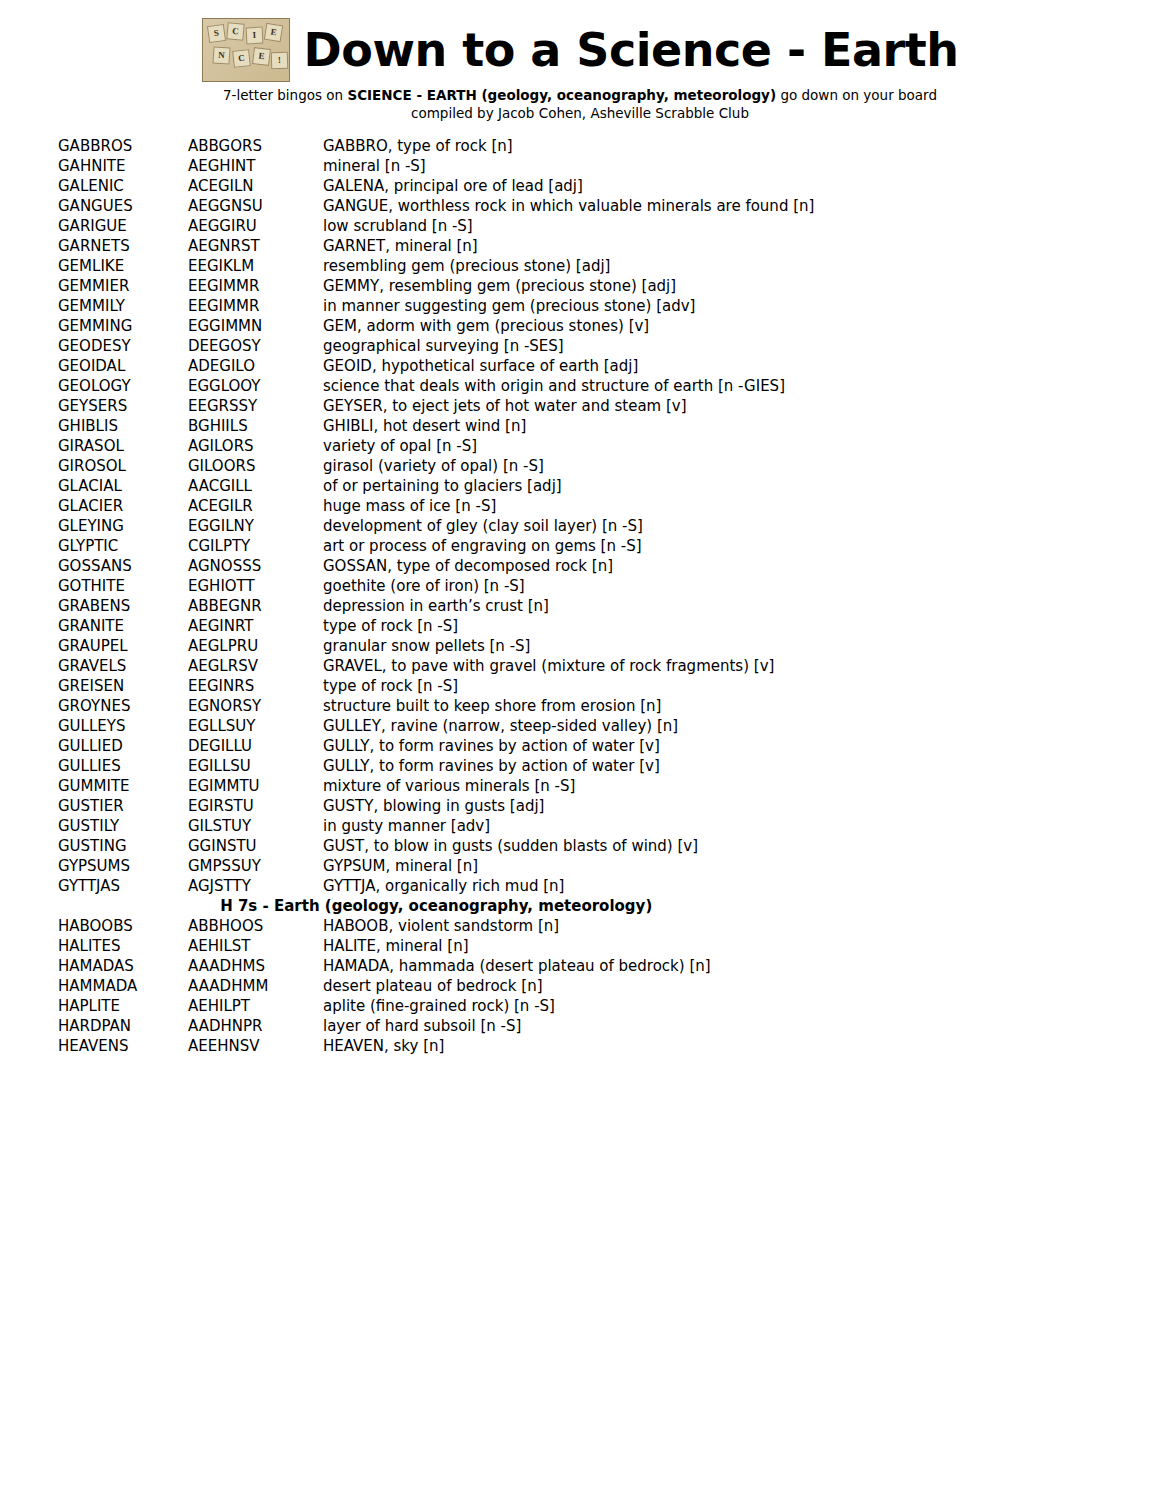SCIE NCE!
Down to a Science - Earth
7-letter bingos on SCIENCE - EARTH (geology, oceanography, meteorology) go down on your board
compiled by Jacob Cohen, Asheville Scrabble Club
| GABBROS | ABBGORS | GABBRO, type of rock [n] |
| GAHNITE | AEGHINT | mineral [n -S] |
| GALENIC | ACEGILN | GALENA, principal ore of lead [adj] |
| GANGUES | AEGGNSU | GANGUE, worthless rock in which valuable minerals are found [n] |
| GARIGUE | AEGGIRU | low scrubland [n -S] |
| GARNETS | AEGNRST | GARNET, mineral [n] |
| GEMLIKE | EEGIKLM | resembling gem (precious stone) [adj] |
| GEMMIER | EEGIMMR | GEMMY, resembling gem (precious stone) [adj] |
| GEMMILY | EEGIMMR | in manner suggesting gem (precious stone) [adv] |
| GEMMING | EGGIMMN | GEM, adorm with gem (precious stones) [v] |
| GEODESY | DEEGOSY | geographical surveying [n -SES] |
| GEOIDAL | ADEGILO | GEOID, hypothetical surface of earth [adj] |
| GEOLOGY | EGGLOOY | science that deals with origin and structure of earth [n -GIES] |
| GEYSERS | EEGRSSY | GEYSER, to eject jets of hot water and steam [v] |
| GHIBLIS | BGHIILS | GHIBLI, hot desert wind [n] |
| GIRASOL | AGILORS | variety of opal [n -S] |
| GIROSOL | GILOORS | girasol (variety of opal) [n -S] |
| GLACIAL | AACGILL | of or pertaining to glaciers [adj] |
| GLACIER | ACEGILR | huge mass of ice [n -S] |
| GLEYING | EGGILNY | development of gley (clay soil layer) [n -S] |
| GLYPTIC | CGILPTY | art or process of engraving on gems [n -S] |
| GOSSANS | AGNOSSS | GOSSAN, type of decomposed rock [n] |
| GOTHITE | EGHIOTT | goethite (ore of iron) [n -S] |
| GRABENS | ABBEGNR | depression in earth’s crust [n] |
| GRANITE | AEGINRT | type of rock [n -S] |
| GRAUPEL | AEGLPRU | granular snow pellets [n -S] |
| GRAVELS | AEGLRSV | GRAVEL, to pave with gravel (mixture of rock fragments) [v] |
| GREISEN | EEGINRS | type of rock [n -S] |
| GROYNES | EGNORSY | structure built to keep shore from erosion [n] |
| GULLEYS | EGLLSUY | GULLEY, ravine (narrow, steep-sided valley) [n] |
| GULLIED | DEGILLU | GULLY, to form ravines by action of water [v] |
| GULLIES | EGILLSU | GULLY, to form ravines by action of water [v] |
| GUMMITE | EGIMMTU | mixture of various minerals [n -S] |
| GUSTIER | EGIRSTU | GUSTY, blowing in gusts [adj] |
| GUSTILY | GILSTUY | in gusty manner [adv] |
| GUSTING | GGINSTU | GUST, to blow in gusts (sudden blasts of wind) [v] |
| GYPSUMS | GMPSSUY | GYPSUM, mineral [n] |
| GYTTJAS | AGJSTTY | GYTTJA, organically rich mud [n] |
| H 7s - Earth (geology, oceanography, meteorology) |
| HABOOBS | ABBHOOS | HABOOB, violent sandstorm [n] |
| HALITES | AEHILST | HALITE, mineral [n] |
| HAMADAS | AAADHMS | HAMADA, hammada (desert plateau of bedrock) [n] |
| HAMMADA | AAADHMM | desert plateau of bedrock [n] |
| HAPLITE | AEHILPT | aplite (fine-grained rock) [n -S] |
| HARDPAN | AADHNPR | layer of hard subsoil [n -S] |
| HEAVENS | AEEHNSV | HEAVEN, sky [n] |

======

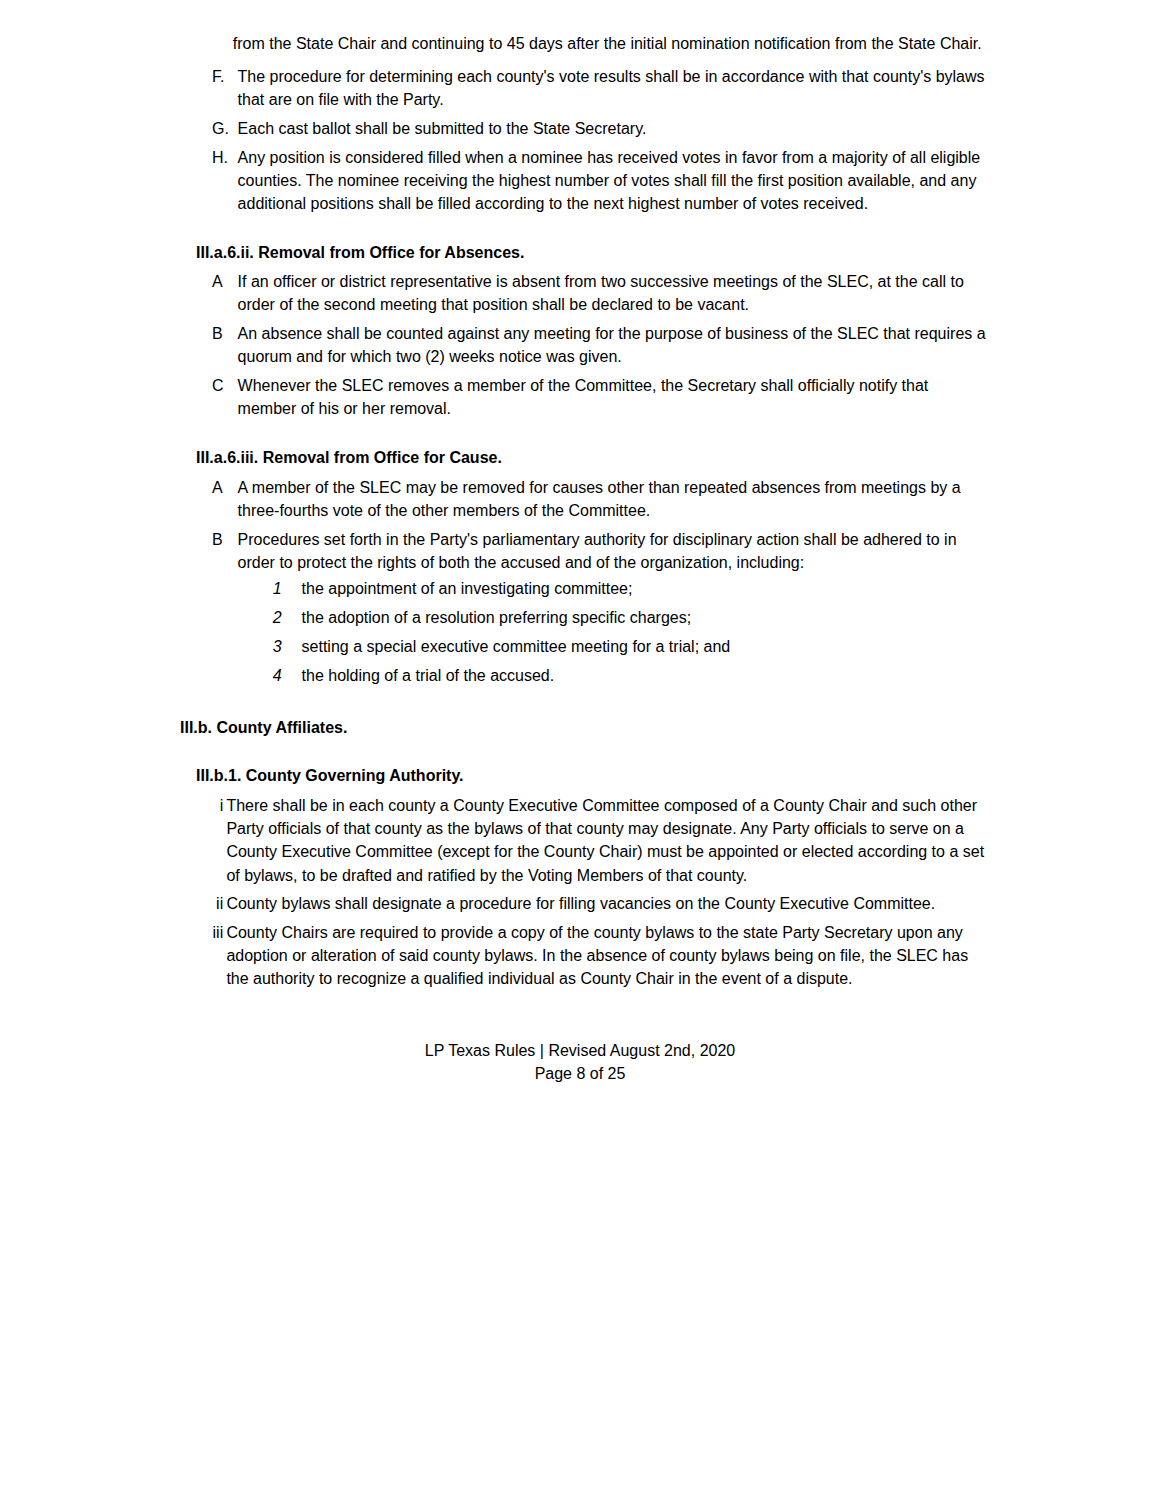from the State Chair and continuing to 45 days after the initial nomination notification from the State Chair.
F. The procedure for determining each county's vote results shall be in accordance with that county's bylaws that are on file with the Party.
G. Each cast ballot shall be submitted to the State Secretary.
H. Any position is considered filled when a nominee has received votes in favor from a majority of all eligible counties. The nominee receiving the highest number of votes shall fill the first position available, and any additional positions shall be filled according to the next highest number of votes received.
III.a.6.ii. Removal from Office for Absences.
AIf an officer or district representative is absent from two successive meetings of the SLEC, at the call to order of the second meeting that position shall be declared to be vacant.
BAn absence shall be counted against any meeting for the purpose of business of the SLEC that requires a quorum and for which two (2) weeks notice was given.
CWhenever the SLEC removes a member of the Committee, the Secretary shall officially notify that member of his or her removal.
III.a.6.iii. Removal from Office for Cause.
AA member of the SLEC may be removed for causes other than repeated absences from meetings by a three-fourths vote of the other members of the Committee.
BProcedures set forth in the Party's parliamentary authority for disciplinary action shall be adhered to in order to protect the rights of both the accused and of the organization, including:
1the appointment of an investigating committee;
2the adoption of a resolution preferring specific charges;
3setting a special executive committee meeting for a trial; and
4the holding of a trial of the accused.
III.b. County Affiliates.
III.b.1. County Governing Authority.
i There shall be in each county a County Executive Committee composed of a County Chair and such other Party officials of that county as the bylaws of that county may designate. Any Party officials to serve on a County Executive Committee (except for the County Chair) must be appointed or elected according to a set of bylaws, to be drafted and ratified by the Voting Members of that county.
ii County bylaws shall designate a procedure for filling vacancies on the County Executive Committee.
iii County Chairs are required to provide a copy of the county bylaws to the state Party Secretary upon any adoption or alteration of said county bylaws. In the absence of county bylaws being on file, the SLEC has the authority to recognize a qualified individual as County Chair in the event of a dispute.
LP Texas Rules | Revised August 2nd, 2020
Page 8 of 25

======

* **Problem description**
Lines of the material may hold the string "variety". Copy each one that does.

* **Worked solution**
| GIRASOL | AGILORS | variety of opal [n -S] |
| GIROSOL | GILOORS | girasol (variety of opal) [n -S] |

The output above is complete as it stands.